◆ Activity: Please extract every line from the material below that contains the string "BERGE".

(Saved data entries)
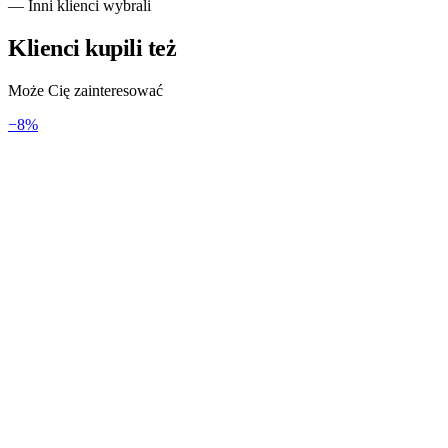
— Inni klienci wybrali
Klienci kupili też
Może Cię zainteresować
−
8
%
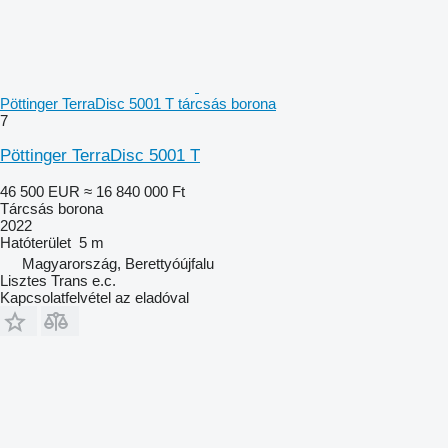
Pöttinger TerraDisc 5001 T tárcsás borona
7
Pöttinger TerraDisc 5001 T
46 500 EUR
≈ 16 840 000 Ft
Tárcsás borona
2022
Hatóterület
5 m
Magyarország, Berettyóújfalu
Lisztes Trans e.c.
Kapcsolatfelvétel az eladóval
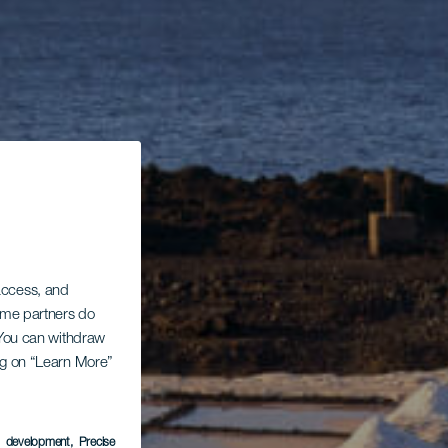
 access, and
Some partners do
. You can withdraw
ing on “Learn More”
s development
, Precise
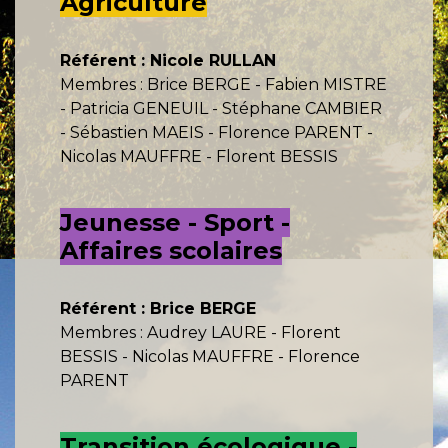
Agriculture
Référent : Nicole RULLAN
Membres : Brice BERGE - Fabien MISTRE
- Patricia GENEUIL - Stéphane CAMBIER
- Sébastien MAEIS - Florence PARENT -
Nicolas MAUFFRE - Florent BESSIS
Jeunesse - Sport -
Affaires scolaires
Référent : Brice BERGE
Membres : Audrey LAURE - Florent
BESSIS - Nicolas MAUFFRE - Florence
PARENT
Transition écologique -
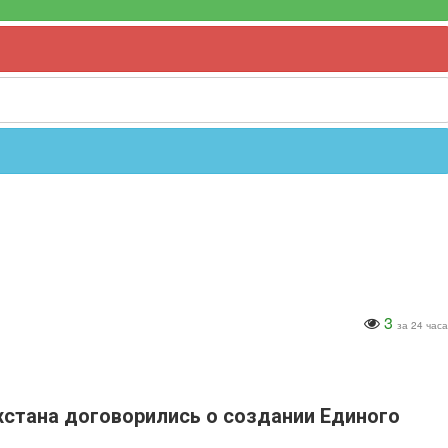
3
за 24 часа
хстана договорились о создании Единого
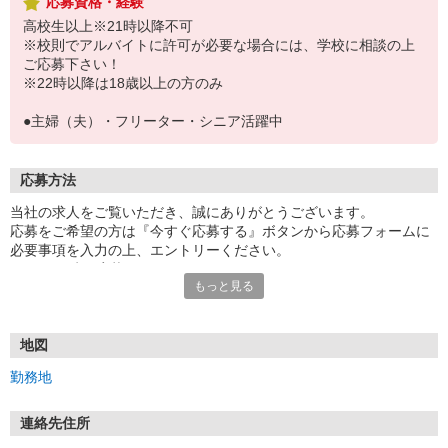
応募資格・経験
高校生以上※21時以降不可
※校則でアルバイトに許可が必要な場合には、学校に相談の上
ご応募下さい！
※22時以降は18歳以上の方のみ
●主婦（夫）・フリーター・シニア活躍中
応募方法
当社の求人をご覧いただき、誠にありがとうございます。
応募をご希望の方は『今すぐ応募する』ボタンから応募フォームに
必要事項を入力の上、エントリーください。
☆★☆24時間応募OK！☆★☆
もっと見る
・・・お願い・・・
応募の際は、連絡先に「携帯電話のアドレス」や「携帯電話の番
号」など
地図
普段つながりやすい連絡先を入力してください。
勤務地
連絡先住所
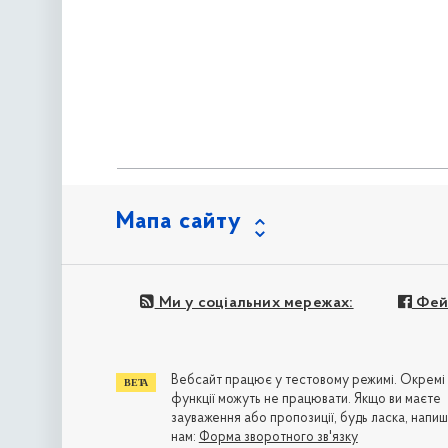
Мапа сайту
Ми у соціальних мережах:
Фей
Вебсайт працює у тестовому режимі. Окремі
функції можуть не працювати. Якщо ви маєте
зауваження або пропозиції, будь ласка, напиш
нам:
Форма зворотного зв'язку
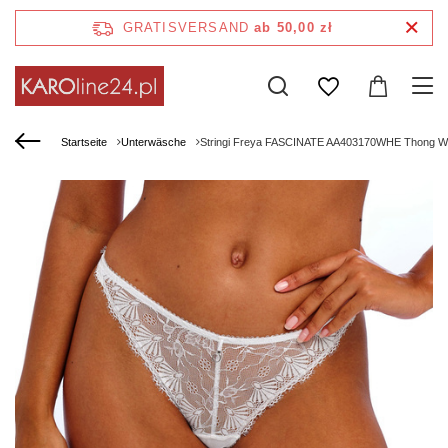
GRATISVERSAND
ab 50,00 zł
Startseite
Unterwäsche
Stringi Freya FASCINATE AA403170WHE Thong W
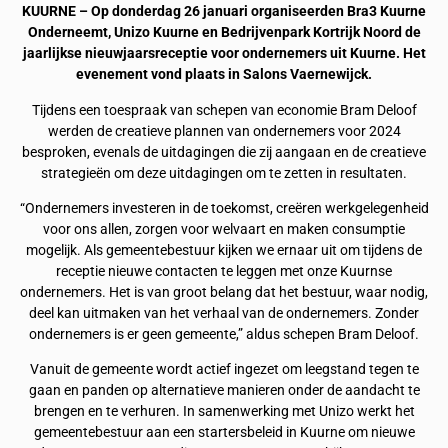
KUURNE – Op donderdag 26 januari organiseerden Bra3 Kuurne
Onderneemt, Unizo Kuurne en Bedrijvenpark Kortrijk Noord de
jaarlijkse nieuwjaarsreceptie voor ondernemers uit Kuurne. Het
evenement vond plaats in Salons Vaernewijck.
Tijdens een toespraak van schepen van economie Bram Deloof
werden de creatieve plannen van ondernemers voor 2024
besproken, evenals de uitdagingen die zij aangaan en de creatieve
strategieën om deze uitdagingen om te zetten in resultaten.
“Ondernemers investeren in de toekomst, creëren werkgelegenheid
voor ons allen, zorgen voor welvaart en maken consumptie
mogelijk. Als gemeentebestuur kijken we ernaar uit om tijdens de
receptie nieuwe contacten te leggen met onze Kuurnse
ondernemers. Het is van groot belang dat het bestuur, waar nodig,
deel kan uitmaken van het verhaal van de ondernemers. Zonder
ondernemers is er geen gemeente,” aldus schepen Bram Deloof.
Vanuit de gemeente wordt actief ingezet om leegstand tegen te
gaan en panden op alternatieve manieren onder de aandacht te
brengen en te verhuren. In samenwerking met Unizo werkt het
gemeentebestuur aan een startersbeleid in Kuurne om nieuwe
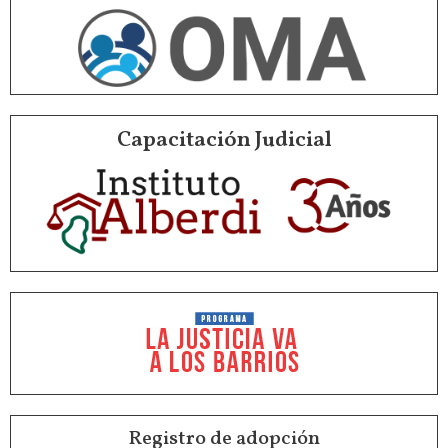
Capacitación Judicial
Registro de adopción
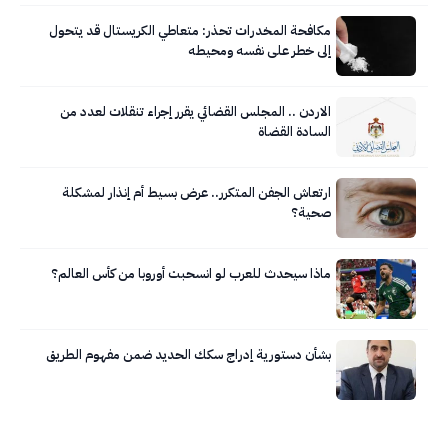
مكافحة المخدرات تحذر: متعاطي الكريستال قد يتحول
إلى خطر على نفسه ومحيطه
الاردن .. المجلس القضائي يقرر إجراء تنقلات لعدد من
السادة القضاة
ارتعاش الجفن المتكرر.. عرض بسيط أم إنذار لمشكلة
صحية؟
ماذا سيحدث للعرب لو انسحبت أوروبا من كأس العالم؟
بشأن دستورية إدراج سكك الحديد ضمن مفهوم الطريق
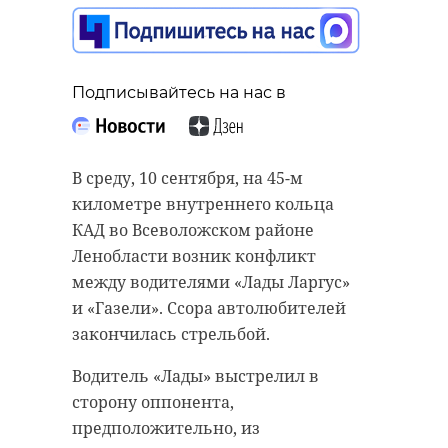
панельные
дискуссии
международного
форума
Подписывайтесь на нас в
Подписывайтесь на нас в
объединенных
культу
В среду, 10 сентября, на 45-м
11 сентября 2025, 10:32
В Приморске продолжается
километре внутреннего кольца
восстановление
КАД во Всеволожском районе
многоквартирного жилого дома по
Ленобласти возник конфликт
Выборгскому шоссе, которое
между водителями «Лады Ларгус»
Подписывайтесь на нас в
пострадало во время мощного
и «Газели». Ссора автолюбителей
пожара. Завершить все работы
закончилась стрельбой.
планируется к концу сентября.
Водитель «Лады» выстрелил в
В четверг, 11 сентября, стартовал
В настоящий момент строители
сторону оппонента,
11-й Санкт-Петербургский
завершают монтаж конструкций.
предположительно, из
международный форум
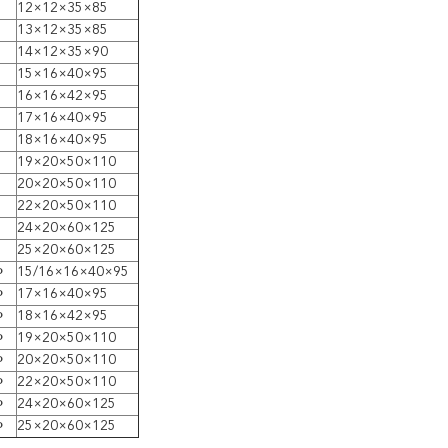
12×12×35×85
13×12×35×85
14×12×35×90
15×16×40×95
16×16×42×95
17×16×40×95
18×16×40×95
19×20×50×110
20×20×50×110
22×20×50×110
24×20×60×125
25×20×60×125
Ф
15/16×16×40×95
Ф
17×16×40×95
Ф
18×16×42×95
Ф
19×20×50×110
Ф
20×20×50×110
Ф
22×20×50×110
Ф
24×20×60×125
Ф
25×20×60×125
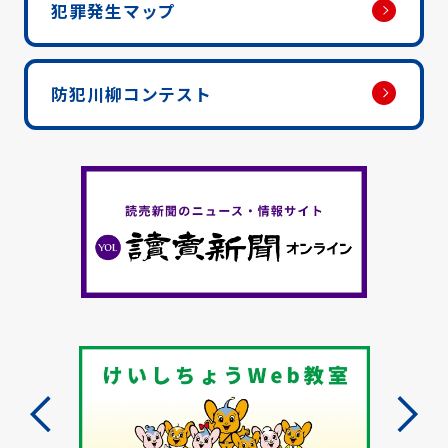
犯罪発生マップ
防犯川柳コンテスト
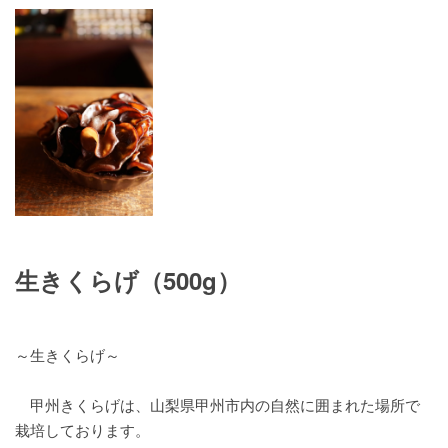
生きくらげ（500g）
～生きくらげ～
甲州きくらげは、山梨県甲州市内の自然に囲まれた場所で
栽培しております。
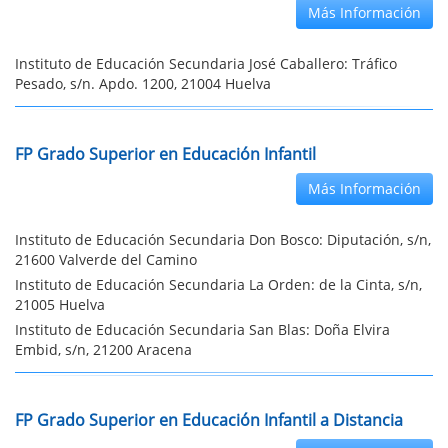
Más Información
Instituto de Educación Secundaria José Caballero: Tráfico
Pesado, s/n. Apdo. 1200, 21004 Huelva
FP Grado Superior en Educación Infantil
Más Información
Instituto de Educación Secundaria Don Bosco: Diputación, s/n,
21600 Valverde del Camino
Instituto de Educación Secundaria La Orden: de la Cinta, s/n,
21005 Huelva
Instituto de Educación Secundaria San Blas: Doña Elvira
Embid, s/n, 21200 Aracena
FP Grado Superior en Educación Infantil a Distancia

◆ Task output:
Membres : Brice BERGE - Fabien MISTRE
Référent : Brice BERGE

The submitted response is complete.